Mali can serve as example to Africa on halting HIV


Senior United Nations officials on a joint mission to Mali have lauded the country for its progress in expanding HIV prevention, treatment, care and support, stating it can serve as an example to the rest of the continent in tackling the epidemic.

“From what I have read, the strategies in Mali are among the most successful of any country on the continent,” said Helen Clark, the Administrator of the UN Development Programme (UNDP).
“I am sure many are interested to learn from your experience.”

Clark is on a four-day visit to Mali, along with Michel Sidibé, the Executive Director of the Joint UN Programme on HIV/AIDS (UNAIDS).

They began their visit in the city of Timbuktu, where they visited Groupe d’Appui à la Formation de Base (GAFB), a local civil society organization that provides HIV prevention through innovative peer education programmes among vulnerable populations, including uniformed services, youth, and domestic workers.
“Twenty years ago when I was Minister of Health in my own county, we had the same chance that you have today in this region to stop the epidemic in its tracks,” said Clark, a native of New Zealand. “We were successful because we had a very inclusive approach.
“Mali should be the example for other countries in Africa on how to halt the HIV epidemic,” she added.

Sidibé said that GAFB is working to give people a voice and help the most marginalized members of society.
“This organization is showing that we can end the HIV epidemic by focusing on those that are most vulnerable,” he said. “I am honoured to join Helen Clark on her first visit to Mali, which is a clear sign of the UN’s commitment to reach zero new HIV infections.”

According to Government estimates, Mali’s HIV prevalence declined from 1.7% in 2001 to 1.3 % in 2006 and about 27 000 people were receiving anti-retroviral treatment in 2009, representing more than 80 % of those in need.

UNAIDS estimates that 100 000 people are currently living with HIV in Mali.

The two officials are expected to meet with a number of senior leaders, including President Amadou Toumani Touré, Prime Minister Modibo Sidibé and Foreign Affairs and International Cooperation Minister Moctar Ouane.

Mali is the first stop on Clark’s four-nation visit to Africa to highlight progress on the Millennium Development Goals (MDGs) – eight anti-poverty targets with a 2015 deadline, including halting and reversing the spread of HIV/AIDS. She will also visit Burkina Faso, Tanzania, and South Africa.

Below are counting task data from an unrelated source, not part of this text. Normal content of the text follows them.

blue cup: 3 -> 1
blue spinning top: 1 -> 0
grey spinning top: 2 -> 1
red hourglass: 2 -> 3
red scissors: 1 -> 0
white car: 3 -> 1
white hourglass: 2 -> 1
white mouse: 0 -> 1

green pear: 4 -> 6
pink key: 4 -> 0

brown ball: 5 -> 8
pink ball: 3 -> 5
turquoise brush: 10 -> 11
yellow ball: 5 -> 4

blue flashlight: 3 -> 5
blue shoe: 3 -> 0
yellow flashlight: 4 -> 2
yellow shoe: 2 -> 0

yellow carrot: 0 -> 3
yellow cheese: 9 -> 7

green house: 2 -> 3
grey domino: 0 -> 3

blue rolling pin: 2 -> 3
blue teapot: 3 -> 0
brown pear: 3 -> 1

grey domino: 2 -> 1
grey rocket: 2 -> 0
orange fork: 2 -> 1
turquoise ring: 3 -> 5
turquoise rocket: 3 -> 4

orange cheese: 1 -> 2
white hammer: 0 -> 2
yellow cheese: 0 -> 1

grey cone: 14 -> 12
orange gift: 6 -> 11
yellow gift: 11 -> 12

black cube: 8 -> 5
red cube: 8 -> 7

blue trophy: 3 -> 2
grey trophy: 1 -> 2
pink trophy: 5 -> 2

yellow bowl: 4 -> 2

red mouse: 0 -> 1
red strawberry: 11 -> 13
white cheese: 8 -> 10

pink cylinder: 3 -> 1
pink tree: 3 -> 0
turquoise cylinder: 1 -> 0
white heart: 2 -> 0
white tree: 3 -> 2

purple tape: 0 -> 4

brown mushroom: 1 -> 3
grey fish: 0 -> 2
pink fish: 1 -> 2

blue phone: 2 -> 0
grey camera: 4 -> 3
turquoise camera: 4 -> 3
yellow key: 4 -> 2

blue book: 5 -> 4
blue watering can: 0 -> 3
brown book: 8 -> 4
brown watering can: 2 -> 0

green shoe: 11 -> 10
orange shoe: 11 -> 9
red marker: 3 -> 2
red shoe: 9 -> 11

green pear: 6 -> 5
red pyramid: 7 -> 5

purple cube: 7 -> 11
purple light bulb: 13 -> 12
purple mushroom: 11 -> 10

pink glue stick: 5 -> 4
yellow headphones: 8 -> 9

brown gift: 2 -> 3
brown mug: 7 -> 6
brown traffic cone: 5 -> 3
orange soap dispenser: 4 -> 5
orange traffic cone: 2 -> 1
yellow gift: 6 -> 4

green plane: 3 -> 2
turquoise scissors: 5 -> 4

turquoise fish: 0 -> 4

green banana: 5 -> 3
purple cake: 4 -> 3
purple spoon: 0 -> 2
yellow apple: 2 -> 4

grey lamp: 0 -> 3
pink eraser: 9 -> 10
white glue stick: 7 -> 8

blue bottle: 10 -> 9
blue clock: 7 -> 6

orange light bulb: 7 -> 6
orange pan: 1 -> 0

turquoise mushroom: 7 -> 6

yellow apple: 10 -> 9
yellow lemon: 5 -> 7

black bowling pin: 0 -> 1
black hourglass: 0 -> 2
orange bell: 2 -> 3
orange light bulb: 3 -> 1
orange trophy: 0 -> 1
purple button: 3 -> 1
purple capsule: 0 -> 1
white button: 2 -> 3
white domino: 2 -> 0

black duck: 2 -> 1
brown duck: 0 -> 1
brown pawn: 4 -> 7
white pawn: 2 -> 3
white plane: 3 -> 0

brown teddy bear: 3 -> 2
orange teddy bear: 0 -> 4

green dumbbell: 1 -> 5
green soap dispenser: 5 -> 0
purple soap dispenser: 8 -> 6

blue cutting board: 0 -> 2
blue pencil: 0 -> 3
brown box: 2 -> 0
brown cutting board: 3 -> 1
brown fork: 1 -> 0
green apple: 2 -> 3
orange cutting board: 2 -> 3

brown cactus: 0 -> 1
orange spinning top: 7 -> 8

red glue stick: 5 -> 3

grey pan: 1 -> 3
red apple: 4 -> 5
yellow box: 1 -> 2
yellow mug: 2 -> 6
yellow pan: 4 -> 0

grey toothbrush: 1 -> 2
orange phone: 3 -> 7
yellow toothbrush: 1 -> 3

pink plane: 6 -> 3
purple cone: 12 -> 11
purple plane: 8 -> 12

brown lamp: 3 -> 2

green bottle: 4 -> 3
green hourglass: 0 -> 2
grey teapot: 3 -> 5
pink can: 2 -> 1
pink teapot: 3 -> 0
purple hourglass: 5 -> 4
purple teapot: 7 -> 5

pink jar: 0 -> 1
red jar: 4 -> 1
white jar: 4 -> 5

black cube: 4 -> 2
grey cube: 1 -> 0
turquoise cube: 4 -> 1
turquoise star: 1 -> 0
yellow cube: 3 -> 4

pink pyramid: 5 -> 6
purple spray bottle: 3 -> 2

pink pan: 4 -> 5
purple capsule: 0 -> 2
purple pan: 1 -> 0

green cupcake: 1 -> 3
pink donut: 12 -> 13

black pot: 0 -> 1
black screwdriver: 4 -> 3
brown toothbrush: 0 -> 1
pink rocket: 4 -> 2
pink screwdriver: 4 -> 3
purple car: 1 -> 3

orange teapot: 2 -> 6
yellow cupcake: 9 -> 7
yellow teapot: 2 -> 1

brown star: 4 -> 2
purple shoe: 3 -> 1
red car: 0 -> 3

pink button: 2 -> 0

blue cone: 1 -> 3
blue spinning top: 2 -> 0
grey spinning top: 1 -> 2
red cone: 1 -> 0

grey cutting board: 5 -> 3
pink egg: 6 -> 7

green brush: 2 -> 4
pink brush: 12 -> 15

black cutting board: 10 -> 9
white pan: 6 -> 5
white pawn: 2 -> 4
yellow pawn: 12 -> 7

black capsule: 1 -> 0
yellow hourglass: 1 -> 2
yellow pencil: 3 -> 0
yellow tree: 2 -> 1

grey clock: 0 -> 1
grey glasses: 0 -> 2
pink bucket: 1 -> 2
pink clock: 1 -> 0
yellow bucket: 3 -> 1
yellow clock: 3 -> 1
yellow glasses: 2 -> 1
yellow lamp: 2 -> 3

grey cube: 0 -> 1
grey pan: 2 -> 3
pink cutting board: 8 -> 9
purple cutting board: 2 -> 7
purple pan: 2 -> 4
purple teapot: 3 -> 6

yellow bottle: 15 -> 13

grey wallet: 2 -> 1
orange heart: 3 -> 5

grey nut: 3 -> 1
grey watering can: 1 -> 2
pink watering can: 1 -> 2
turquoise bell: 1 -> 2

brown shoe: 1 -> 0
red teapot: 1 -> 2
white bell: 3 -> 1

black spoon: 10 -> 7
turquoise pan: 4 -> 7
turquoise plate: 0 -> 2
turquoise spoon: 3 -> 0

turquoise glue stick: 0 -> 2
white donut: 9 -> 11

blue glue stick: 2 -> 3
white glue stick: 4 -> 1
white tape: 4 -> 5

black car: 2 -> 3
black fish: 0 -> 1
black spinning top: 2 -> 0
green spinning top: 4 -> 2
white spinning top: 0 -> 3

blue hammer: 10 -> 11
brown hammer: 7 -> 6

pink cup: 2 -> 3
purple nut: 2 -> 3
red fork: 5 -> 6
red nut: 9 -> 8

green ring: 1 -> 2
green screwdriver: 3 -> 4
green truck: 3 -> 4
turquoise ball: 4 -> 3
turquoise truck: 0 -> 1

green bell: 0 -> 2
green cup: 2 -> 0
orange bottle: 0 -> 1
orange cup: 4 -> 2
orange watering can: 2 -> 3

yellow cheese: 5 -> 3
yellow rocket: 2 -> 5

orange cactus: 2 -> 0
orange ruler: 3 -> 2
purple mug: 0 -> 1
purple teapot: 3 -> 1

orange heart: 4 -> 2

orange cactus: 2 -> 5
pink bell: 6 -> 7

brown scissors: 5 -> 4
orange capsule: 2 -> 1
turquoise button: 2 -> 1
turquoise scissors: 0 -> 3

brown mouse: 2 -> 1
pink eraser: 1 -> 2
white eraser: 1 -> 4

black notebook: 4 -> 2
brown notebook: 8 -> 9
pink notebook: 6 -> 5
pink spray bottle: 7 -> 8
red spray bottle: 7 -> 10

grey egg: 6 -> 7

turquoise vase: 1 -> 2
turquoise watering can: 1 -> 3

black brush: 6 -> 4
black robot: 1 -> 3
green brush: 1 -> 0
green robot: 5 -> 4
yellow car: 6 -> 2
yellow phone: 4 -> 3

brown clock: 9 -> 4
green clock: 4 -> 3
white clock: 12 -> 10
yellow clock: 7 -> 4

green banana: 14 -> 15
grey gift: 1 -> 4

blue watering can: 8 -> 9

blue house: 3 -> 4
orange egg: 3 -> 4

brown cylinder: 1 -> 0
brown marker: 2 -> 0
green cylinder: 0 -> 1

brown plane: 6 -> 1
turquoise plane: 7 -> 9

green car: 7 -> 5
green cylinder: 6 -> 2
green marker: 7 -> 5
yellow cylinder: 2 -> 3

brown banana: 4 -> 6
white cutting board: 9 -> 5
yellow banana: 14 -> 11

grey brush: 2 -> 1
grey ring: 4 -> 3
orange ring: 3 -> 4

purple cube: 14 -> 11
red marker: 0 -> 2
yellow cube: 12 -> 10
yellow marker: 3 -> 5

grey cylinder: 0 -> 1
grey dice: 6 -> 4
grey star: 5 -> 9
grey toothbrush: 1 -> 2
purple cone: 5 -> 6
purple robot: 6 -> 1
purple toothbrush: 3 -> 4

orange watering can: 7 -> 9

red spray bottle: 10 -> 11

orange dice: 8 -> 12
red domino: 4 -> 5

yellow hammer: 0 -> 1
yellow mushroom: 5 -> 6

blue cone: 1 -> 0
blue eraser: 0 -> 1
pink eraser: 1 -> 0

In a related development, it was announced today that Heraldo Muñoz of Chile has been appointed UNDP Assistant Administrator and Director of the Regional Bureau for Latin America and the Caribbean, replacing Rebeca Grynspan, who has been appointed as the agency’s Associate Administrator.

In addition, Sigrid Kaag of the Netherlands has been appointed Assistant Administrator and Director of the Partnerships Bureau. She succeeds Bruce Jenks, who has retired from service after a long and distinguished career with UNDP.